Sunday, March 8, 2009

the one with all the baptisms

Today was a different kind of church service. Instead of a "normal" sermon from our pastor, he talked a little bit about what baptism means and then 40 people were dunked! Many of those 40 were children. Not like in a baptizing babies kind of way. These children were taught about what it means and the commitment they'd be making if they decided to get baptized. These children chose to take that next step with God. AMAZING! God tells us that unless we become like children, we cannot enter the kingdom of heaven. I want to be like the children I saw (and helped) get baptized today. It was truly one of the greatest experience in my life to be up there baptizing my girls today!

p.s. I will post soon about my new job!

Tuesday, March 3, 2009

the one with cheap cable

I called Time Warner Cable today to see if there was anyway to suspend our cable for a few months without having to disconnect everything and send equipment back. The lady that I was connected with said "well let me look at your account and see if there is anyway I can make it affordable for you. " Alright. Wouldn't hurt....right?? Glad she did. She gave us the DVR for free for the next 6 months and saved us $30 on our monthly bill. Yippee! Turning off the cable is not a huge deal for me. Really I only have it for the DVR. I'm a tv junkie, but it's all network shows that I can watch online now. Now, I can still keep my cable and save money. So, moral of the story: if you have cable, satallite, or anything else that is a luxury item, try calling to see if they can give you a discount. It might just work and it wouldn't hurt to try. What's the worst thing that could happen? You'll end up paying the same amount your paying now!

Monday, March 2, 2009

the one with all the word vomit

I mentioned before that I trust God to provide my needs, but I wasn't okay with the journey. I know the "end", but I don't want to read the story. I think....THINK, I'm ready for the journey. I THINK I'm okay with what God has in store for me. I want to so bad, maybe I just need to say it?? So here I am saying, I am okay with whatever I might experience before God provides a job. I'm okay with not being able to eat out. I'm okay with turning off the cable for now. I'm okay with cutting back on everything if that is what it takes. At least I think I am. One step at a time. One tiny baby step at a time.
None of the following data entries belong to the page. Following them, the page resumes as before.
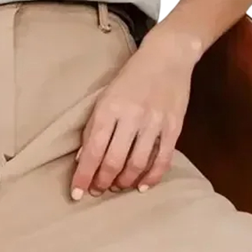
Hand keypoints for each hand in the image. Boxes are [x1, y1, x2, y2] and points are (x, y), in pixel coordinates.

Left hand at [70, 31, 196, 197]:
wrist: (167, 57)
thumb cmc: (130, 77)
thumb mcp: (105, 96)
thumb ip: (94, 126)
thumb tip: (82, 158)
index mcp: (109, 107)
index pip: (92, 149)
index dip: (83, 175)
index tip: (76, 194)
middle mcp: (130, 116)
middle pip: (113, 160)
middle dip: (102, 181)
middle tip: (97, 190)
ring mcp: (154, 122)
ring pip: (137, 163)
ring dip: (124, 181)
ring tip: (117, 186)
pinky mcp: (174, 127)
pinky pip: (162, 159)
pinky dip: (151, 177)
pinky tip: (142, 186)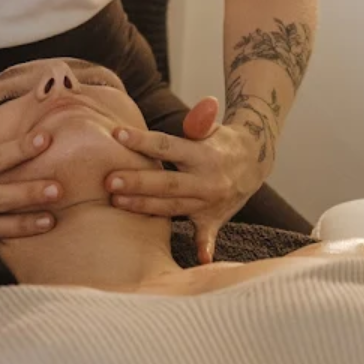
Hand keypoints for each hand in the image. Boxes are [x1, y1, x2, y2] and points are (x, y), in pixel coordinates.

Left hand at [104, 97, 266, 262]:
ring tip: (116, 202)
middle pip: (168, 182)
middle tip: (109, 181)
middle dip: (138, 182)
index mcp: (203, 155)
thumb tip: (207, 103)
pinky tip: (200, 260)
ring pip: (173, 207)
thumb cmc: (219, 142)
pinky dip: (205, 248)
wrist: (253, 162)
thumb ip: (203, 120)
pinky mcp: (214, 219)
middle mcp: (207, 180)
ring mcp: (210, 203)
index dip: (144, 141)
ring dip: (145, 207)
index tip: (117, 133)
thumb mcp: (213, 128)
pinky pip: (208, 236)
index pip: (169, 146)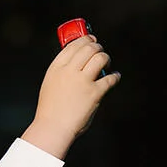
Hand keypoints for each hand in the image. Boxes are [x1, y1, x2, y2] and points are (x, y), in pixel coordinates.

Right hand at [20, 35, 120, 159]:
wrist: (53, 127)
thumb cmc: (51, 109)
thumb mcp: (51, 84)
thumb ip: (62, 72)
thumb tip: (79, 64)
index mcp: (56, 67)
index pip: (73, 45)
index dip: (85, 39)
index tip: (91, 39)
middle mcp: (69, 71)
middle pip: (88, 48)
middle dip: (97, 47)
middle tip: (101, 52)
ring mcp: (82, 81)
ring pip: (100, 58)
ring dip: (106, 58)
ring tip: (107, 63)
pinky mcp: (94, 93)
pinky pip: (110, 79)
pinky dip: (115, 76)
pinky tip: (116, 76)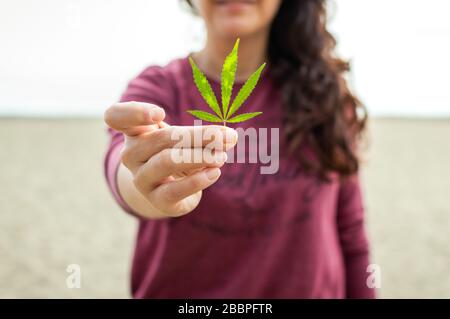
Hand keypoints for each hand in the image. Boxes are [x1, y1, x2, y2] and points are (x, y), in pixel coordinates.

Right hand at [104, 101, 237, 217]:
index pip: (116, 116)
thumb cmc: (174, 153)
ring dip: (200, 156)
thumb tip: (230, 136)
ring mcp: (142, 179)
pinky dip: (197, 180)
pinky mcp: (157, 200)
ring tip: (222, 156)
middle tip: (227, 135)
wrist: (167, 189)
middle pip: (161, 138)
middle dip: (198, 135)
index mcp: (134, 132)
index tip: (161, 114)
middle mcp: (131, 155)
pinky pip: (175, 190)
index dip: (135, 112)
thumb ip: (202, 132)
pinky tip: (215, 173)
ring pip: (168, 161)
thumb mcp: (182, 137)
My journey through this terrifying time in my life continues. I still have a job, but it is supposed to end at the end of March. I did hear that the place I interviewed wants to hire me, but I'm not sure how legitimate this rumor really is, and I don't know when the hiring will happen. Is God telling me to wait? Or, should I be putting all my energy into finding a new job? The rumor came from a pretty reliable source, but should I put all my "eggs in one basket"? I need God to write it out in the clouds. I don't have enough faith in myself to listen. I am always second guessing. How do I know if God is really talking to me?
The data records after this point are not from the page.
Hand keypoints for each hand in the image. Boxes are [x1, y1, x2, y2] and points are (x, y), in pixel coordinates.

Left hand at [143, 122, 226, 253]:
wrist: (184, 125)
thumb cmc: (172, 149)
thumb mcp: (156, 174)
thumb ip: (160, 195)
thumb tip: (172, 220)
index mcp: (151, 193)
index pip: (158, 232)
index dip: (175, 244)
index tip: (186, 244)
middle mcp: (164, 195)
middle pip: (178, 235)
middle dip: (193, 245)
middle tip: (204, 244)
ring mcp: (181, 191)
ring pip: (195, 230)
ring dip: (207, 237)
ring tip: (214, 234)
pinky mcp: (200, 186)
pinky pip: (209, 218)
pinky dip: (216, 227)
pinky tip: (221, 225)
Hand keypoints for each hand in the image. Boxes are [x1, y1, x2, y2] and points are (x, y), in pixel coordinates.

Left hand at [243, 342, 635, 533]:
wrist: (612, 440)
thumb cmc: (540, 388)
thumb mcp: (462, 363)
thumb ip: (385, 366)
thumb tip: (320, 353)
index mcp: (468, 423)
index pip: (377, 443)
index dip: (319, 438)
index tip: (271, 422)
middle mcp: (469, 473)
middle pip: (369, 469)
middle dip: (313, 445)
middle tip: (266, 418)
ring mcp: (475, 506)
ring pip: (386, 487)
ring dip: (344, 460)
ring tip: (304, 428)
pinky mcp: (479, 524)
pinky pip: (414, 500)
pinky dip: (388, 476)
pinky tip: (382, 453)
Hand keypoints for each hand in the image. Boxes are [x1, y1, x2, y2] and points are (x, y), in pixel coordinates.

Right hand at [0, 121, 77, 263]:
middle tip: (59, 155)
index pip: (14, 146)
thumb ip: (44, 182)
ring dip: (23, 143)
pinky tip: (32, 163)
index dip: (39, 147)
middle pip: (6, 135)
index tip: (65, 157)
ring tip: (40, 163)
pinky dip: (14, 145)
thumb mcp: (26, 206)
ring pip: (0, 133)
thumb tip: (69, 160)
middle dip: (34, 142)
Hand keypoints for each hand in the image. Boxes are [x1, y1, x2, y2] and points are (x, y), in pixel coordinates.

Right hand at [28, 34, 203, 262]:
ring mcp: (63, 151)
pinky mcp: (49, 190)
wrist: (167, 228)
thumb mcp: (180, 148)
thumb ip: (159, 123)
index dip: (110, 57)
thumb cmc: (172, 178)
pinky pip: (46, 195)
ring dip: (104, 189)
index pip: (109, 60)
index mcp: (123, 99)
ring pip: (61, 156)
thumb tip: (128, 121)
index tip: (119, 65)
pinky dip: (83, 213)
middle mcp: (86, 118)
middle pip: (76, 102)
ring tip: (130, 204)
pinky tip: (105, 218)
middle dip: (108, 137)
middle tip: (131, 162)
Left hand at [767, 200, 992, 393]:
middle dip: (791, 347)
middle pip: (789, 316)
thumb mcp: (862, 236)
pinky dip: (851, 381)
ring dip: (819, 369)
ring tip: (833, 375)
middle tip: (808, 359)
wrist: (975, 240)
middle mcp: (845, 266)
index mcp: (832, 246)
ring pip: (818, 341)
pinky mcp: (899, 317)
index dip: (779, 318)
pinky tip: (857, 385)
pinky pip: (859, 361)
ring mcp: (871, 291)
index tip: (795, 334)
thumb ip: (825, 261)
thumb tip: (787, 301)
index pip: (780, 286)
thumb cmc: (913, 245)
On another similar note, I'm still searching for what the future holds. What is next for me? Am I supposed to go to graduate school? What do I do once I get a job? Is that it? Can I start expanding my family? This process is one that I don't think I was really expecting to go through after graduation. I knew what I wanted to do with my life and now I don't. A terrifying place to be. I thought I knew what God wanted me to do in my life and now I don't. Even more terrifying. Which brings me back to "How do I know if God is really talking to me?". How will I know what to do next if I can't even hear what God is saying? Am I not listening, or is he not talking yet?
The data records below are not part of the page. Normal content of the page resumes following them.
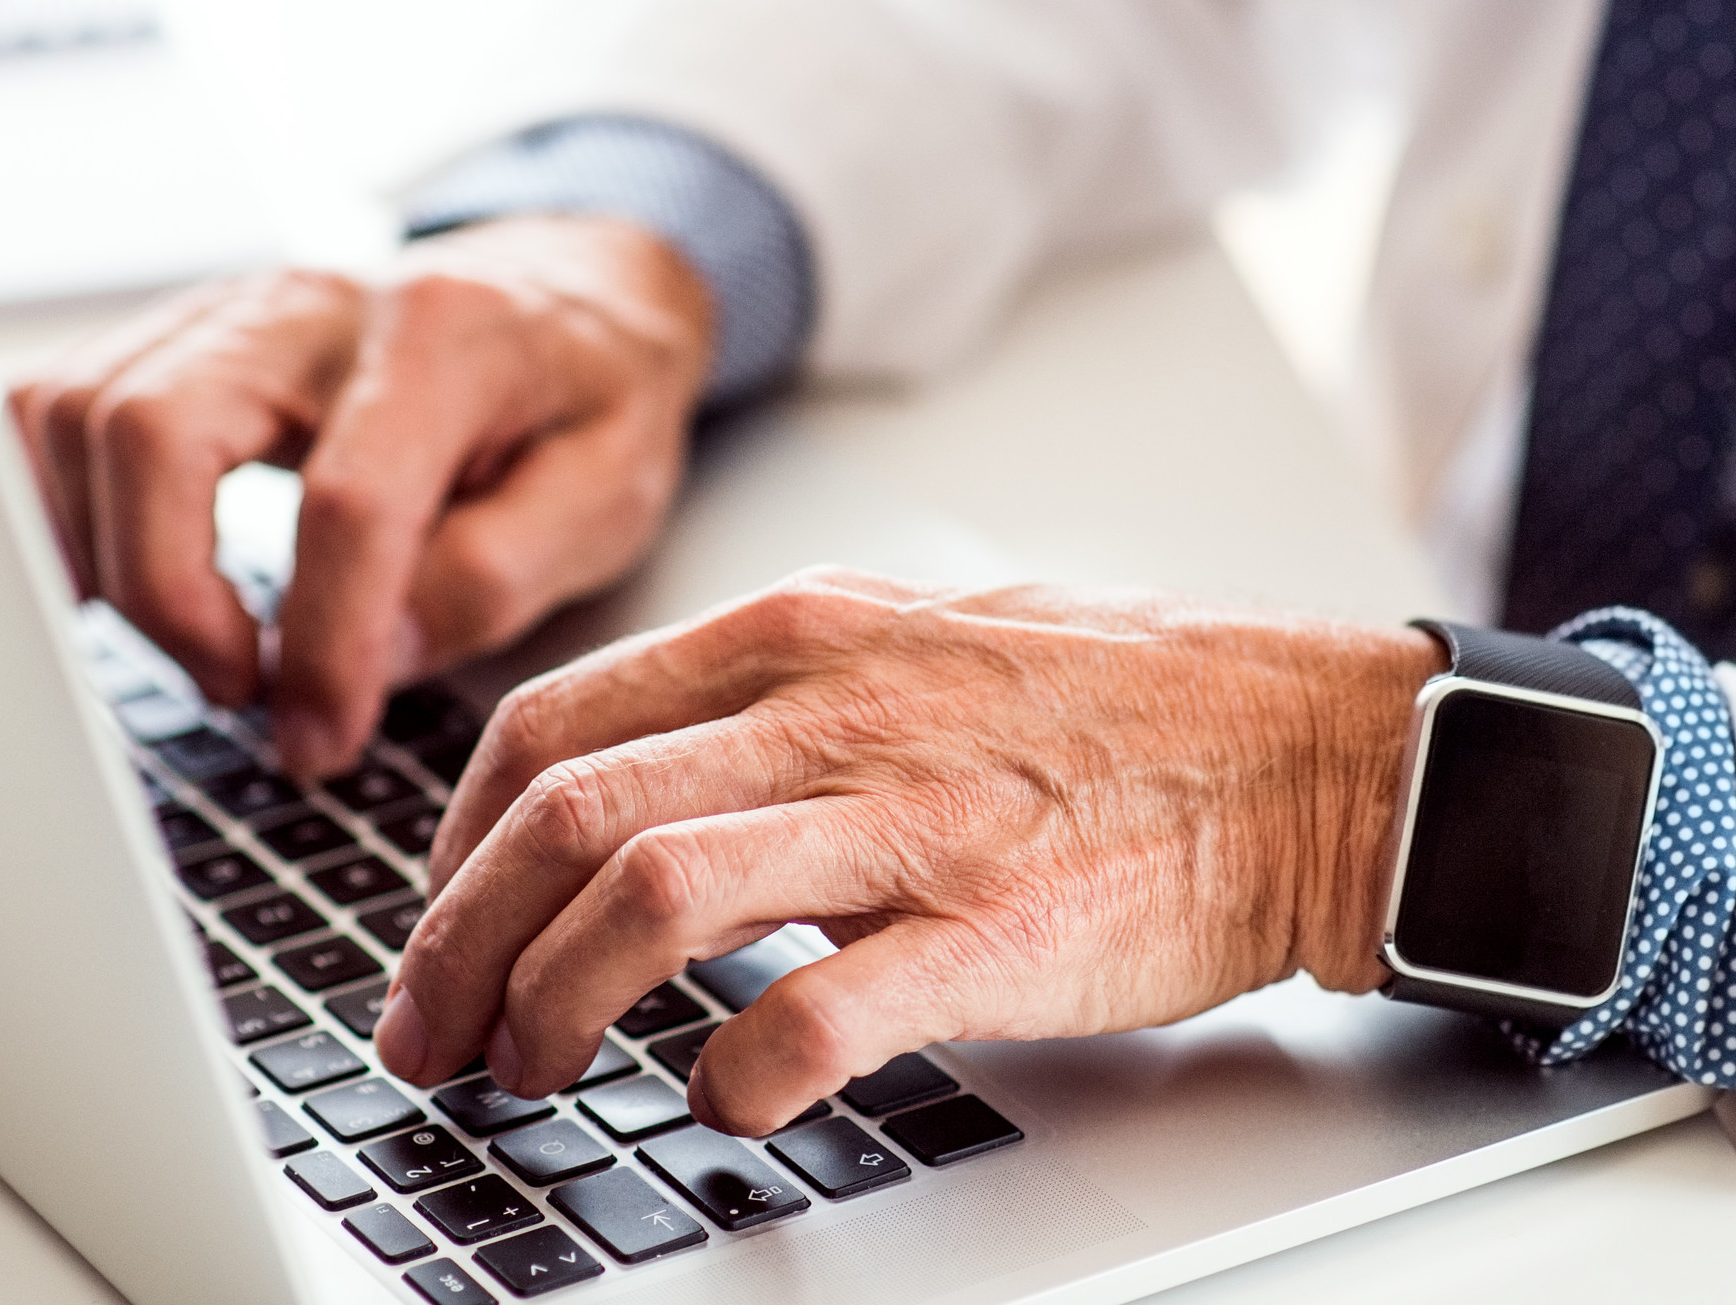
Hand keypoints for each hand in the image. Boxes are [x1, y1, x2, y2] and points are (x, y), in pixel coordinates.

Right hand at [5, 216, 713, 778]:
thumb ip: (494, 579)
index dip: (321, 645)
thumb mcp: (610, 495)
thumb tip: (366, 663)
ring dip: (104, 556)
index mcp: (445, 336)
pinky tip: (122, 589)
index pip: (344, 501)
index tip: (322, 737)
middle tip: (240, 688)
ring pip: (80, 412)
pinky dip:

So I feel like I just vomited words everywhere. I'm not sure if this makes any sense, or if I've moved forward at all. I feel like such a mess right now. My thoughts are constantly running 100 miles a minute. So fast I can't focus on one. A whirlwind. I feel super emotional and I could lose it at any moment. Although sometimes I feel like I have no emotion at all. I am not okay. ARGH!

My goal this week is to learn to delight in the Lord and ALL he has to offer. I love him. I worship him. I am in awe of him. I want to delight in his will.